Your instructions: Copy each line below that contains "linecap".
#### The records
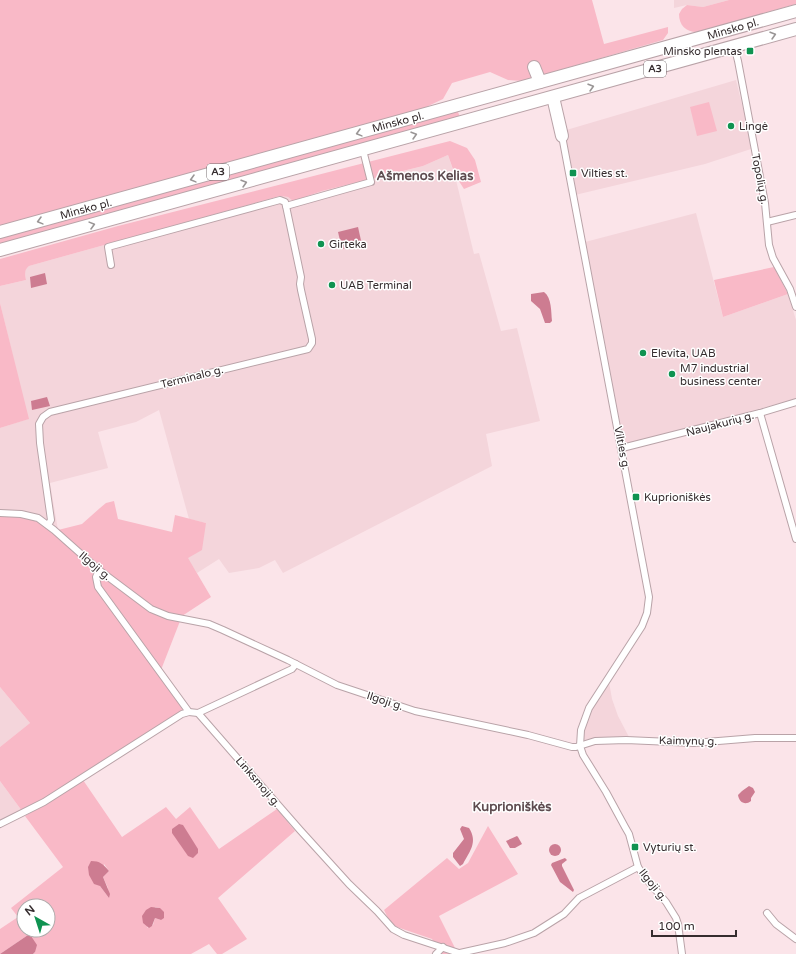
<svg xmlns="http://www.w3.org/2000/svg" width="796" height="954" font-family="'Varela Round',sans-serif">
	<rect width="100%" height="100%" fill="#fbe4e9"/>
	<g fill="#f4d5db">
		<path d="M674,0H729L703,7L687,5L674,8Z"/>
		<path d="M736,80L747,125L751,149L705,164L575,195L574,178L570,161L566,150L563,131Z"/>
		<path d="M448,155L455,176L474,254L479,253L501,331L517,328L540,421L486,434L492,466L283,573L275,560L259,568L229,573L219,559L197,573L187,558L206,523L189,519L159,410L136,422L98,432L108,468L50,483L58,530L33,513L14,511H0V428L28,419L0,303V286L26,280L25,272L26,268L29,266L280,196L288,197L293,201L322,191L423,166Z"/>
		<path d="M696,213L723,317L788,294L796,320V399L624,445L585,242Z"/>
		<path d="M609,682L612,699L618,716L629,737L584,742V732L593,707Z"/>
		<path d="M0,687L30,723L0,747Z"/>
		<path d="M0,781L22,811L0,822Z"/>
	</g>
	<g fill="#f9b9c7" fill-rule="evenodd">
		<path d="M0,0H592L604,44L668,27V33L663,40L522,81L508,80L490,72L452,83L443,99L424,108L0,226Z"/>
		<path d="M729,0H796V4L699,32C687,33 679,26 679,14L682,9L687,5L703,7Z"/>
		<path d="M709,102L717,131L697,136L690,107Z"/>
		<path d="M455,111L458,112L460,117L0,246V236Z"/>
		<path d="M450,141L467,148L475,160L481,182L464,189L455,175L448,155L423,166L322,191L293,201L288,197L280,196L29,266C24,270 25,274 26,280L0,286V259L118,226Z"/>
		<path d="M774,267L788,294L723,317L714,280Z"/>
		<path d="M0,303L29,419L0,428Z"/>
		<path d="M114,501L118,519L172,532L175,515L206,523L202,550L188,558L211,597L182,616L159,675L183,710L126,746L43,800L22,811L0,781V747L30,723L0,687V517H16L30,519L58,530L82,524L100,508L106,503Z"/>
		<path d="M83,780L122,837L166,807L176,819L190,807L219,849L277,809L295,831L218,898L247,939L222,954H217L209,944L191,954H33L35,952L28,935L0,954V929L18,917L11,908L63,867L25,816ZM104,864L109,871L103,877L108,888L109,898L100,886ZM24,906H48V930H24ZM155,907L160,908L161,920L155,918L153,925L148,928L147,927Z"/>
		<path d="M488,826L518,874L439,916L458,954H440L432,939L394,926L390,922L384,910L447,858L459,869L468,863Z"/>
	</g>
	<g fill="#cd7c91">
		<path d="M358,227L362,245L342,249L338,232Z"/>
		<path d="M45,273L47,284L31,288L30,277Z"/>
		<path d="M544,292C552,298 551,312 552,321L550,323H545L540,309L531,301V294Z"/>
		<path d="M47,397L50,406L32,410L31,401Z"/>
		<path d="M749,786L753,788L755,792L751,798V801C745,806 739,802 738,795L742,791Z"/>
		<path d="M179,824L183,825L198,849V853L193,858L188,856L172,833V829Z"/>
		<path d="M462,826L469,828C478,842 470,851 463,864L460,866L453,857V853L464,839L460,829Z"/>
		<path d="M517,836L518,837L522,844L515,848H510L506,841Z"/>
		<circle cx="555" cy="850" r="6"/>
		<path d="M565,858L567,860L562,864V866L574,890L573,892L560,882L551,865L552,863Z"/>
		<path d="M91,861C100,861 103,864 109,871L103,877L110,894L109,898L100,886L94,884L89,875L88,867Z"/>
		<path d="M151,907L160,908L164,912V918L161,920L155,918L152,926L149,928L143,923L142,916L146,910Z"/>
		<path d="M28,935L31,936L37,945L35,952L33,954H0Z"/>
	</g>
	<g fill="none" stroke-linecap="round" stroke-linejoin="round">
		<defs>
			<g id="street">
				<path d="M734,46L738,61L765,203L769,245L773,258L790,289L796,307"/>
				<path d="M562,136L649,597L647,613L642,626L589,708L581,730L580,746L583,755L606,792L625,827L629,834L638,867L647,880L666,902L676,918L678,924L682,954"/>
				<path d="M767,222L796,215"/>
				<path d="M111,265L108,247L280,200L285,202L286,206"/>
				<path d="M760,413L796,402"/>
				<path d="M622,448L760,413L796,539"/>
				<path d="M0,513L21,514L38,518L54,530L99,570L151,609L168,616L209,624L223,630L288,660L337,685L415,711L528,735L572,747H576L595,741L626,740L694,743L755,738H796"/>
				<path d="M48,525L51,520L40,443L39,424L43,417L50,412L308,349L312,343V339L301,290L300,284L301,277L286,206L371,182L363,150"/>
				<path d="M99,570L96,577L98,587L189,712L198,713L300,830L349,884L377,911L393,929L404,935L462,954"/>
				<path d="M198,713L292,669L296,664"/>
				<path d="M0,824L44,802L182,714L189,712"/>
				<path d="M767,913L776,924L796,939"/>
				<path d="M460,953L505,943L534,933L564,914L579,898L638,867"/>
				<path d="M436,954L443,947"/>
			</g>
			<g id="highway">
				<path d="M534,67L540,82"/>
				<path d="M553,97L562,136"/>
				<path d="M0,232L796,11"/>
				<path d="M0,250L796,29"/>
			</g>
		</defs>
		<use href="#street" stroke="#b9a3a8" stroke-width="8"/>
		<use href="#highway" stroke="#b9a3a8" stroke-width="14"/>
		<use href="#street" stroke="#fff" stroke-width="6"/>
		<use href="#highway" stroke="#fff" stroke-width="12"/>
	</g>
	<defs><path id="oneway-chevron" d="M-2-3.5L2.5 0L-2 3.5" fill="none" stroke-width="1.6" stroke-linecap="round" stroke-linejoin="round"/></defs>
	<g stroke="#9a9696">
		<use href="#oneway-chevron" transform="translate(773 35) rotate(-16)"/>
		<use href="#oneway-chevron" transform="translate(591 87) rotate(-16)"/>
		<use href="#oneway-chevron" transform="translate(359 133) rotate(165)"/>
		<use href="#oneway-chevron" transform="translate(414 135) rotate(-16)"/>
		<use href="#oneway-chevron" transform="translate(193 179) rotate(165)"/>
		<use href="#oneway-chevron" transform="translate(244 183) rotate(-16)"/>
		<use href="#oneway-chevron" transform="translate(40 221) rotate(165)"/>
		<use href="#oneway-chevron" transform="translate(92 225) rotate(-15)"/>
	</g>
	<g fill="#0f9351" stroke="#fff" stroke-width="1.5">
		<rect x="746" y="47" width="8" height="8" rx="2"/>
		<circle cx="731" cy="126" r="4"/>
		<rect x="569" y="169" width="8" height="8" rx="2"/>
		<circle cx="321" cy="244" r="4"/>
		<circle cx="332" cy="285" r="4"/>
		<circle cx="643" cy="353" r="4"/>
		<circle cx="672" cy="374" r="4"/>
		<rect x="632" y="493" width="8" height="8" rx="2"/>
		<rect x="631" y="843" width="8" height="8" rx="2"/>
	</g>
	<g text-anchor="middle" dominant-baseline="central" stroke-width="3" stroke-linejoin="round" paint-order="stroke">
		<g fill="#fff" stroke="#726b6d" stroke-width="1">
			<rect x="644" y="61" width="22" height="16" rx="3"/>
			<rect x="207" y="164" width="22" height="16" rx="3"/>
		</g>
		<g font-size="10" font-weight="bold" fill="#352c2e">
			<text x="655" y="69">A3</text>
			<text x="218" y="172">A3</text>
		</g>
		<g font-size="11" fill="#352c2e" stroke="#fff">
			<text transform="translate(733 29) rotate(-16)">Minsko pl.</text>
			<text transform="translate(398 122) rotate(-15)">Minsko pl.</text>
			<text transform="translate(760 179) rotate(79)">Topolių g.</text>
			<text transform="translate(86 209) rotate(-15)">Minsko pl.</text>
			<text transform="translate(192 377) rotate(-14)">Terminalo g.</text>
			<text transform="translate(720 424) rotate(-15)">Naujakurių g.</text>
			<text transform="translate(622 448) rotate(79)">Vilties g.</text>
			<text transform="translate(95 566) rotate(40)">Ilgoji g.</text>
			<text transform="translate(385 701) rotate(18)">Ilgoji g.</text>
			<text transform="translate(688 741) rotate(1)">Kaimynų g.</text>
			<text transform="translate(258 782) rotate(49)">Linksmoji g.</text>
			<text transform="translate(653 885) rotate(51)">Ilgoji g.</text>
		</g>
		<g font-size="11" fill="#352c2e" stroke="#fff" text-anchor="start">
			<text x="742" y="51" text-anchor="end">Minsko plentas</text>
			<text x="739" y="126">Lingė</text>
			<text x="581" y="173">Vilties st.</text>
			<text x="329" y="244">Girteka</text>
			<text x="340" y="285">UAB Terminal</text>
			<text x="651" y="353">Elevita, UAB</text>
			<text x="680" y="368">M7 industrial<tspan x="680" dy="13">business center</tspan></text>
			<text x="644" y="497">Kuprioniškės</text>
			<text x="643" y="847">Vyturių st.</text>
		</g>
		<g font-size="13" font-weight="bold" fill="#5e4b4f" stroke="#fff">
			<text x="425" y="176">Ašmenos Kelias</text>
			<text x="512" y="807">Kuprioniškės</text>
		</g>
	</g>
	<g transform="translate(36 918) rotate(321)"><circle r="19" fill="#ffffff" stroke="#aeabab"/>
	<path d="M0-3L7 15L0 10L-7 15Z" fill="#0f9351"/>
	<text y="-6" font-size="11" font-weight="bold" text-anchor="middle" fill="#352c2e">N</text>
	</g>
	<path d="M652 930v6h84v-6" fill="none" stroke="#352c2e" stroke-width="2"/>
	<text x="658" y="930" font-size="12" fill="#352c2e" stroke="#ffffff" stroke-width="3" paint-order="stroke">100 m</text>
</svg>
########
Reply:
	<g fill="none" stroke-linecap="round" stroke-linejoin="round">
	<defs><path id="oneway-chevron" d="M-2-3.5L2.5 0L-2 3.5" fill="none" stroke-width="1.6" stroke-linecap="round" stroke-linejoin="round"/></defs>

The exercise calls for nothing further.